(Saved entries)
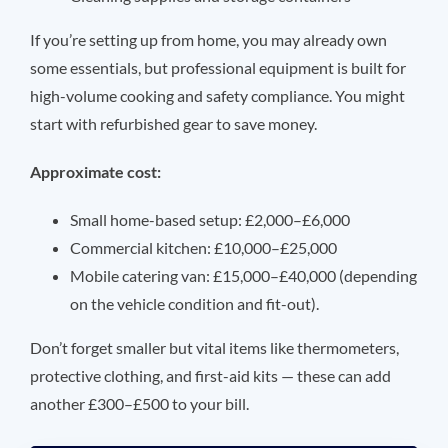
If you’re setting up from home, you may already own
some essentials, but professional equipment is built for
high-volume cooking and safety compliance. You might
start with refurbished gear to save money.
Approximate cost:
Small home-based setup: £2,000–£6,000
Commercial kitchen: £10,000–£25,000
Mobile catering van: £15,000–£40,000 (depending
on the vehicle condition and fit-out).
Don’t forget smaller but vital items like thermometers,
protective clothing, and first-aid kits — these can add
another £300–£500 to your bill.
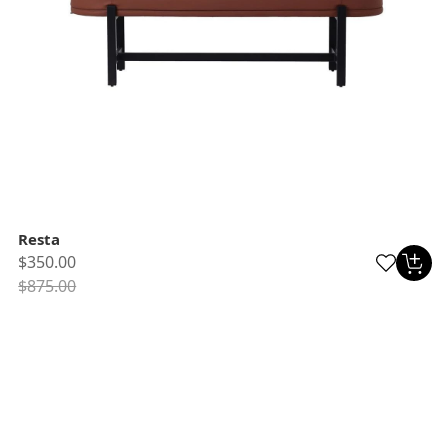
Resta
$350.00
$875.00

> **Required action**
Report every line in the data that holds "home", copying each one.

> **Your solution**
If you’re setting up from home, you may already own
Small home-based setup: £2,000–£6,000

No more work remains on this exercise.